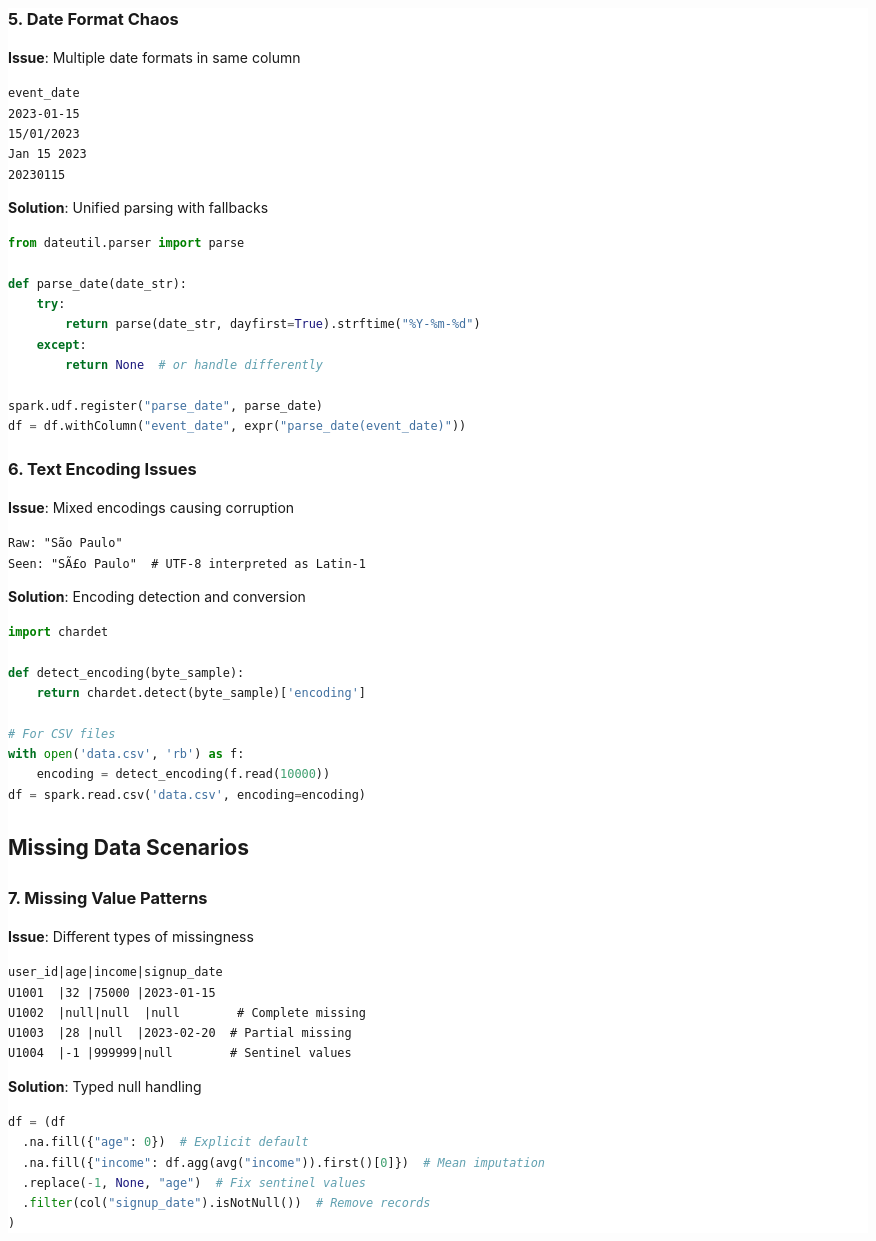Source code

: ### 5. Date Format Chaos
**Issue**: Multiple date formats in same column
```
event_date
2023-01-15
15/01/2023
Jan 15 2023
20230115
```
**Solution**: Unified parsing with fallbacks
```python
from dateutil.parser import parse

def parse_date(date_str):
    try:
        return parse(date_str, dayfirst=True).strftime("%Y-%m-%d")
    except:
        return None  # or handle differently

spark.udf.register("parse_date", parse_date)
df = df.withColumn("event_date", expr("parse_date(event_date)"))
```

### 6. Text Encoding Issues
**Issue**: Mixed encodings causing corruption
```
Raw: "São Paulo"
Seen: "SÃ£o Paulo"  # UTF-8 interpreted as Latin-1
```
**Solution**: Encoding detection and conversion
```python
import chardet

def detect_encoding(byte_sample):
    return chardet.detect(byte_sample)['encoding']

# For CSV files
with open('data.csv', 'rb') as f:
    encoding = detect_encoding(f.read(10000))
df = spark.read.csv('data.csv', encoding=encoding)
```

## Missing Data Scenarios

### 7. Missing Value Patterns
**Issue**: Different types of missingness
```
user_id|age|income|signup_date
U1001  |32 |75000 |2023-01-15
U1002  |null|null  |null        # Complete missing
U1003  |28 |null  |2023-02-20  # Partial missing
U1004  |-1 |999999|null        # Sentinel values
```
**Solution**: Typed null handling
```python
df = (df
  .na.fill({"age": 0})  # Explicit default
  .na.fill({"income": df.agg(avg("income")).first()[0]})  # Mean imputation
  .replace(-1, None, "age")  # Fix sentinel values
  .filter(col("signup_date").isNotNull())  # Remove records
)
```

---------------

> TASK DETAILS:
If a line in the records above holds the string "Solution", copy it.

> RESPONSE TO THIS TASK:
**Solution**: Unified parsing with fallbacks
**Solution**: Encoding detection and conversion
**Solution**: Typed null handling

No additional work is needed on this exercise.